Die Sozialpädagogin Sabine Kendel entwickelt seit Januar 2017 gemeinsam mit Schülern, Eltern und Lehrern auf ihre Bedürfnisse und Themen zugeschnittene Angebote. Für diese Aufgabe bringt sie langjährige Erfahrung und ein breites methodisches Wissen durch Zusatzqualifikationen in der Erlebnis- und Theaterpädagogik mit.

 

Frau Kendel, gibt es schon Ideen für gemeinsame Aktionen und Angebote? Als erstes gemeinsames Projekt richte ich die Schulstation zusammen mit den Kindern ein. Wir werden Wände streichen, Stühle abschleifen und anmalen. Ich wurde auch schon angesprochen, das soziale Lernen mitzugestalten. Dazu werde ich zukünftig auf jeden Fall Angebote aus der Erlebnispädagogik einbringen, weil der Wald in unmittelbarer Nähe dazu einlädt.
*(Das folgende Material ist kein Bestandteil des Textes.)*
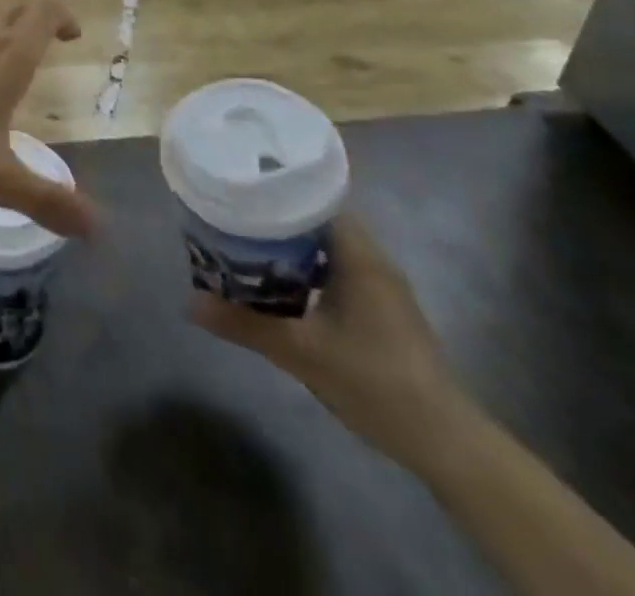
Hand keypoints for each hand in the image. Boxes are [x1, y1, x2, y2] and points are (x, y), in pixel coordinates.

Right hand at [189, 214, 462, 463]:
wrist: (444, 442)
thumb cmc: (374, 381)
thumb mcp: (301, 352)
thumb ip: (245, 324)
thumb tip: (190, 302)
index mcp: (359, 255)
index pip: (315, 200)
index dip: (277, 191)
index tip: (240, 192)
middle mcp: (373, 261)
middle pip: (318, 222)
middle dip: (276, 221)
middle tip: (233, 222)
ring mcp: (381, 288)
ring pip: (328, 250)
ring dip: (291, 249)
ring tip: (248, 251)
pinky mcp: (383, 312)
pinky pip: (337, 273)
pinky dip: (308, 273)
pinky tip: (282, 290)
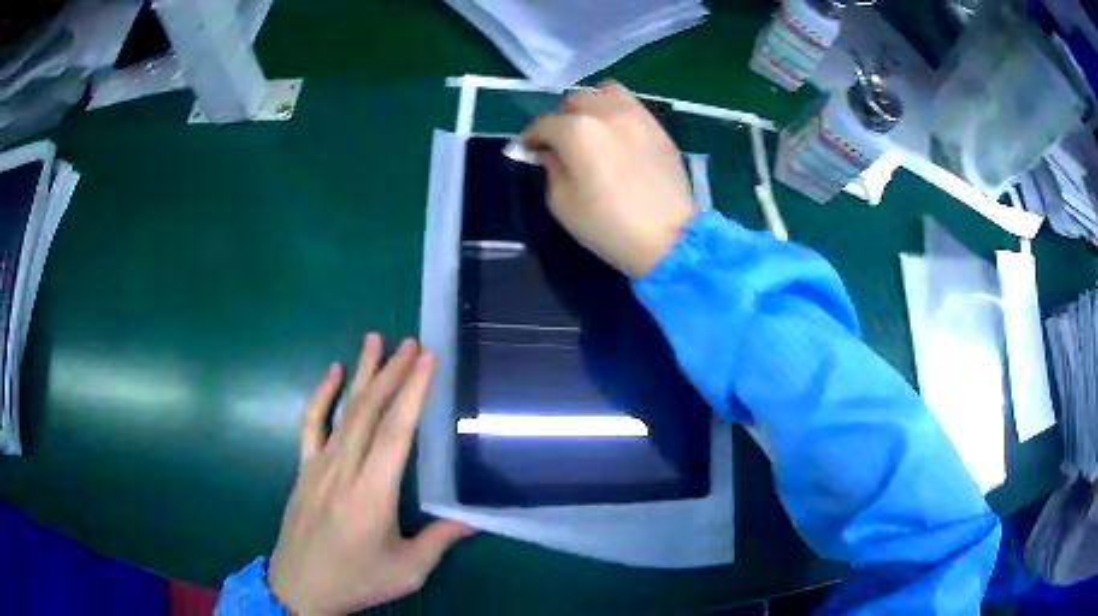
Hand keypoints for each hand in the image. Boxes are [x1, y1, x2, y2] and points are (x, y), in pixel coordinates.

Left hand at [269, 334, 472, 614]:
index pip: (396, 431)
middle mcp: (344, 468)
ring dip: (361, 373)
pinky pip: (311, 423)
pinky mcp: (304, 468)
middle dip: (392, 372)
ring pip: (343, 410)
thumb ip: (441, 540)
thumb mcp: (408, 569)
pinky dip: (321, 395)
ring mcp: (319, 465)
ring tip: (375, 339)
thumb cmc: (357, 579)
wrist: (300, 587)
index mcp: (373, 492)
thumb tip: (476, 519)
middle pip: (369, 411)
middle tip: (411, 342)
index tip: (427, 359)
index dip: (412, 392)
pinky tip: (332, 372)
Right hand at [522, 81, 694, 278]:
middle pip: (574, 101)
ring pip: (606, 93)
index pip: (543, 125)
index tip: (528, 151)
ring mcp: (636, 116)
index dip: (531, 138)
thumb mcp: (563, 204)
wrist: (669, 238)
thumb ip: (551, 169)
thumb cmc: (608, 226)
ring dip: (592, 106)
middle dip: (561, 120)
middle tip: (561, 144)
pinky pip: (632, 105)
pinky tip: (618, 136)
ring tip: (593, 130)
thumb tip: (549, 153)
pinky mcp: (658, 128)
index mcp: (576, 131)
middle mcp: (605, 113)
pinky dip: (618, 112)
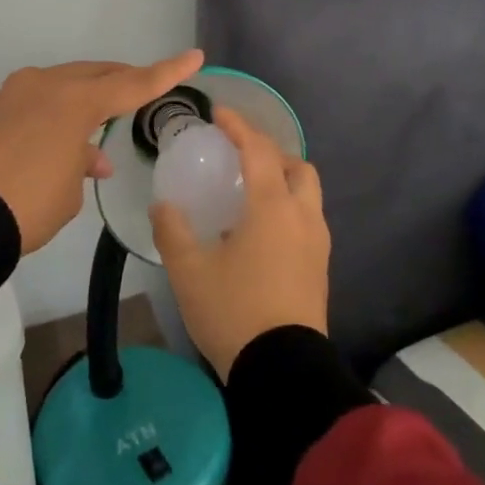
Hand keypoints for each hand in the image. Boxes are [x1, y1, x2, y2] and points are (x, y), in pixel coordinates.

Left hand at [0, 50, 204, 253]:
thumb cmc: (27, 204)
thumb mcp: (68, 192)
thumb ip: (82, 165)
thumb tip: (84, 157)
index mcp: (75, 101)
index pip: (133, 84)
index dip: (166, 73)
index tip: (194, 57)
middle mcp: (45, 86)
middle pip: (95, 75)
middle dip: (121, 81)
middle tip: (142, 88)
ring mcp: (14, 94)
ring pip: (64, 86)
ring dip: (86, 104)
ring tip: (99, 134)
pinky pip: (37, 102)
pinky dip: (56, 115)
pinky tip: (61, 142)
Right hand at [150, 105, 330, 381]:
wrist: (282, 371)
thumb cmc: (233, 311)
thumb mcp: (189, 270)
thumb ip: (173, 230)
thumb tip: (164, 205)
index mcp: (272, 206)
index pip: (258, 150)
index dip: (238, 126)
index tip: (219, 113)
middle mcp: (302, 216)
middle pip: (297, 167)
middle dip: (271, 153)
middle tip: (241, 158)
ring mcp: (317, 244)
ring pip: (307, 195)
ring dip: (283, 181)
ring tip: (250, 194)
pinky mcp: (320, 269)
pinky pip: (307, 221)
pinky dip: (288, 209)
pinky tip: (261, 233)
Ob wir in den Bäumen zusammen klettern oder Hütten bauen werden, wird sich noch zeigen. Elternarbeit und Beratung für die Lehrer biete ich ebenso an.

 

Welche Rolle wird die Schulstation spielen? Die Schulstation soll vor allem ein Ort der Begegnung für alle Kinder der Schule sein. Ab März werde ich mit 35 Wochenstunden vor Ort sein, dann wird die Schulstation von morgens bis nachmittags um 16 Uhr geöffnet sein. Was ich schon anbiete ist die geöffnete erste Pause, d.h. die Kinder können in der ersten Pause kommen und spielen, was eine Herausforderung ist, da viele Kinder sich den begrenzten Platz teilen müssen. Die Schulstation ist nicht größer als ein halber Klassenraum. Für sie ist es auch eine Herausforderung, dass die Schulstation eine absolute Friedlichkeitszone ist. Dazu gehört auf die Erstklässler Rücksicht zu nehmen, aber auch auf die größeren Kinder und das funktioniert im Moment ausgesprochen gut.

 

Sie sind eingebunden in den Schulalltag. Was bedeutet das konkret? Um das faire Miteinander zu fördern, biete ich im Rahmen des sozialen Lernens den Lehrern und Lehrerinnen gezieltes Teamtraining in den Klassen an. Mein Konzept ist, das nicht stören zu belohnen. Mein Ansatz ist schon vorher einzugreifen, bevor es zu einer schwierigen Situation kommt. Wenn beispielsweise klar ist, dass ein Kind nicht den ganzen Unterrichtstag durchhält, dann kann es in der Schulstation zwischendurch auch mal einen Tisch oder einen Stuhl anmalen.